Stock exchange operator Nasdaq has submitted a proposal to the U.S. Securities and Exchange Commission (SEC) to revise the composition of the index tracked by the Hashdex Nasdaq Crypto Index US ETF.
According to Form 8-K filed on June 2, the plan is to expand the index from five to nine assets — potentially including XRP, Solana (SOL), Cardano (ADA), and Stellar Lumens (XLM).
What Will Change in the Hashdex ETF
Currently, the ETF tracks the Nasdaq Crypto US Settlement Price Index (NCIUS), but under the new plan, it would switch to the broader Nasdaq Crypto Index (NCI). A decision on the application is expected by no later than November 2, 2025.
Although the existing index already includes six cryptocurrencies, the fund still holds only Bitcoin (BTC) and Ethereum (ETH) due to current regulatory restrictions. Hashdex applies a selective mechanism to minimize divergence between the actual portfolio structure and the index, but cannot yet fully replicate it.
After the update, the NCI index would consist of nine assets: Bitcoin, Ethereum, XRP, Solana, Cardano, Stellar Lumens, Chainlink, Litecoin, and Uniswap.
Market Reaction Following the Filing
The document's release was accompanied by moderate market movement. At the time of writing, XRP is trading at $2.23, and Solana has rebounded to $151.47 after falling to $142 on Friday — a daily gain of 1,4% amid a 44% increase in trading volume.
Cardano remains under pressure, trading in the $0.67 range. Stellar Lumens also shows a weekly decline of 0,41%.
Changes in Hashdex Leadership
On the same day, June 2, leadership changes occurred at the company sponsoring the ETF. Bruno Leonardo Kmita de Oliveira Passos resigned from the Board of Directors and stepped down from his roles as Chief Financial Officer and Chief Accounting Officer of the fund. The report states that his departure was not due to disagreements over operational or other issues.
He has been replaced by Samir Elias Hachem Kerbage, who has served as Hashdex’s Chief Investment Officer since 2018 and oversees the company’s investment strategy.
Pressure on the SEC From Fund Managers
Following the index update, criticism of the SEC has intensified within the industry. On June 6, VanEck, 21Shares, and Canary Capital submitted a joint letter to the regulator, urging a return to the "first filed, first approved" principle for reviewing exchange-traded crypto product (ETP) applications.

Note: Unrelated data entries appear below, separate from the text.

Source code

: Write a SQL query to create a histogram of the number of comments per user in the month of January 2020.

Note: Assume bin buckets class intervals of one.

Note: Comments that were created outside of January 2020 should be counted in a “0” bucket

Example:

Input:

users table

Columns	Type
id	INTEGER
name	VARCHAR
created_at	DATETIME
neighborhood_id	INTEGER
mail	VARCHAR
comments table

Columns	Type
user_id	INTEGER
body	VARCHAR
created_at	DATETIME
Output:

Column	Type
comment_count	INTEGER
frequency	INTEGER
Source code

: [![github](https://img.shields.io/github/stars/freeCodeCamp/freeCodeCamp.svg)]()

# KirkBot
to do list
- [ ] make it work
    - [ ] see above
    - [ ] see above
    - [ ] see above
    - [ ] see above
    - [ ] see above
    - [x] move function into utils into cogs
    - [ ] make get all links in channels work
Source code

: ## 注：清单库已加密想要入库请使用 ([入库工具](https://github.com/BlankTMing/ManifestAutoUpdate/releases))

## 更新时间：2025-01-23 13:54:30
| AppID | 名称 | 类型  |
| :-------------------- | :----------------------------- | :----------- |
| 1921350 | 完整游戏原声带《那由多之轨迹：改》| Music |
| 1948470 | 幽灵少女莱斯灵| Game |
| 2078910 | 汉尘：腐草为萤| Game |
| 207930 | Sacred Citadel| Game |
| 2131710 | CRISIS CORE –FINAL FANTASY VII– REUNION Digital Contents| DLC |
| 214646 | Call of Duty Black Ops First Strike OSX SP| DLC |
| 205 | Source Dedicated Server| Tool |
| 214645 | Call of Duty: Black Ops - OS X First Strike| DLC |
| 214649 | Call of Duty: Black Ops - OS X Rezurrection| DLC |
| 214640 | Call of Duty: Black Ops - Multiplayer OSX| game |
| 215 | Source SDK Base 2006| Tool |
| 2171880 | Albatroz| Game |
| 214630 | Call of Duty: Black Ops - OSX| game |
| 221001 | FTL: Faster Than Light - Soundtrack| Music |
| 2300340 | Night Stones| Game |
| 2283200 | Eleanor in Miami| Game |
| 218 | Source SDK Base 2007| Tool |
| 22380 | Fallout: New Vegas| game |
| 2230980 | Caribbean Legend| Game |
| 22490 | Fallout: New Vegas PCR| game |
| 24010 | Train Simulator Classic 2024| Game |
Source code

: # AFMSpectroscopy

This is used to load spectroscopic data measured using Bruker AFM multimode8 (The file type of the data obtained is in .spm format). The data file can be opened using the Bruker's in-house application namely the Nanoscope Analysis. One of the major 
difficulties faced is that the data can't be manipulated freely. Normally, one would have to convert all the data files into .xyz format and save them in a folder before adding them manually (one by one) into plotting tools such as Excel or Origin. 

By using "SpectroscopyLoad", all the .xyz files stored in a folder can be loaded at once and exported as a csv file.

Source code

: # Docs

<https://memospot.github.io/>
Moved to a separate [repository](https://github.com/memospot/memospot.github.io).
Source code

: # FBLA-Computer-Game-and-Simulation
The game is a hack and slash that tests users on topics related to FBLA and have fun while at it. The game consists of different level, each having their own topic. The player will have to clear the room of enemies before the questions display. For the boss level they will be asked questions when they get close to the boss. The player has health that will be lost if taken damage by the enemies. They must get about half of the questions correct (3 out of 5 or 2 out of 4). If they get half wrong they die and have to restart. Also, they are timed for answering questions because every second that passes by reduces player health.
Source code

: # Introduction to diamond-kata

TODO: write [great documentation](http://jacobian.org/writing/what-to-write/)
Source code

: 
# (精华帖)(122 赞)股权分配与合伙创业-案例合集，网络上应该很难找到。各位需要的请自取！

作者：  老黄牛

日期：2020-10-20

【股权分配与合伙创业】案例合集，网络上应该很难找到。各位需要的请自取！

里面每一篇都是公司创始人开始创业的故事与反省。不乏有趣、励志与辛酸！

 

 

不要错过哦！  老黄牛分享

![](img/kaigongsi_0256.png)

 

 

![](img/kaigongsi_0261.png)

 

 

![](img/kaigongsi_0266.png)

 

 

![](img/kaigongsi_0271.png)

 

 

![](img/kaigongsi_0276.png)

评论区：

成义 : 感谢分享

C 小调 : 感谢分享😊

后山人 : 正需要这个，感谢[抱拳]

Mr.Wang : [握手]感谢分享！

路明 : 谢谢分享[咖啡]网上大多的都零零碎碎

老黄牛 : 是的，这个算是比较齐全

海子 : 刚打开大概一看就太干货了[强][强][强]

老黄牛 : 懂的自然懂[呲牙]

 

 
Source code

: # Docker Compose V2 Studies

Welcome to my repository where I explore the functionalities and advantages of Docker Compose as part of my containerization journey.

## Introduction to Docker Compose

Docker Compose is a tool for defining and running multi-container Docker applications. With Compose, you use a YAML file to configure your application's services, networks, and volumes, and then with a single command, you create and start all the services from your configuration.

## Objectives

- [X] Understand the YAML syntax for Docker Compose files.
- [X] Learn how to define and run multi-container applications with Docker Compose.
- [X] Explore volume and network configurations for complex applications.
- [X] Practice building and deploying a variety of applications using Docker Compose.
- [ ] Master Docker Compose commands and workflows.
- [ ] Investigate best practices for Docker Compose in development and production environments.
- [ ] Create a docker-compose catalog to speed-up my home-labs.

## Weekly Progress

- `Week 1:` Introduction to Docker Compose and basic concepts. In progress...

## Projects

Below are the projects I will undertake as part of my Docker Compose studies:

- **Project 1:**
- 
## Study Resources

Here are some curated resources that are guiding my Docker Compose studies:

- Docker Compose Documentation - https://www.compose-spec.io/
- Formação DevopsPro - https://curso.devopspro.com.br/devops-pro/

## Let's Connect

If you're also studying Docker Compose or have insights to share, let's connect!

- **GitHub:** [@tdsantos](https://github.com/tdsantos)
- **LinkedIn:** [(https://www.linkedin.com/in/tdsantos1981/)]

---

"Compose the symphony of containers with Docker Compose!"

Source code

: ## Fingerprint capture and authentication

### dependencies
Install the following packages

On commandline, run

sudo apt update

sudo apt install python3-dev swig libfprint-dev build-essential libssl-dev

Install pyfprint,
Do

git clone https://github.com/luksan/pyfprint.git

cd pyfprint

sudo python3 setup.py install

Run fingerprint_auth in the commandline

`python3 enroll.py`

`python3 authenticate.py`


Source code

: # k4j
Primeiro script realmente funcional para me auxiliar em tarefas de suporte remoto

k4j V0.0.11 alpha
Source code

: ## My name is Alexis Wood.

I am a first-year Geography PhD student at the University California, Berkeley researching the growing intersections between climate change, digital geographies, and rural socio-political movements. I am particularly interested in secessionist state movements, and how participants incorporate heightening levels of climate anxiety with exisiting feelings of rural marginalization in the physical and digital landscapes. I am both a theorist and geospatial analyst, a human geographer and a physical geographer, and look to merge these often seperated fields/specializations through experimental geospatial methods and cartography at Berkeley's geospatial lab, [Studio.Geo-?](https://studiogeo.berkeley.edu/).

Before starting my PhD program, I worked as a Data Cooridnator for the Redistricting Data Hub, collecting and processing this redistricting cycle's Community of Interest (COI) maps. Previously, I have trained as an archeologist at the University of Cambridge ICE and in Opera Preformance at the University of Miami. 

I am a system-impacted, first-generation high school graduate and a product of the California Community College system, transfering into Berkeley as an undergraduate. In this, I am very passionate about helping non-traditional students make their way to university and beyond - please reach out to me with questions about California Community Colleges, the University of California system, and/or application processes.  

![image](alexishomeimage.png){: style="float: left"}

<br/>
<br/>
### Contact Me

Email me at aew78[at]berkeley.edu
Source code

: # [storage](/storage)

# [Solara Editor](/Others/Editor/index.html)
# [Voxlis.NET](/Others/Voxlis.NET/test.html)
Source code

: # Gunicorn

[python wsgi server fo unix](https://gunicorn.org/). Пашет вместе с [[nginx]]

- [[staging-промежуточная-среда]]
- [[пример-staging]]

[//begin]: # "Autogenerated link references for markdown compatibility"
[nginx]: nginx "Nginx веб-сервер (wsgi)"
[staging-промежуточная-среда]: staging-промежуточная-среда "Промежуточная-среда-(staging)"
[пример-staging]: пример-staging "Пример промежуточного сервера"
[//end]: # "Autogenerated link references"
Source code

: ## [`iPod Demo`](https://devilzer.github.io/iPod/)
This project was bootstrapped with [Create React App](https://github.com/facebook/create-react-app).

The authors criticized the simultaneous approval of applications regardless of submission date, claiming this puts early filers at a disadvantage. The letter references the case of ProShares — in 2021, its futures-based Bitcoin ETF was approved ahead of others and captured 90% of the market in its early trading days.
The SEC used a similar approach in 2024 when it approved 11 spot Bitcoin ETFs simultaneously, followed by Ethereum products. VanEck and 21Shares had filed their applications long before their competitors but received approval at the same time as later entrants.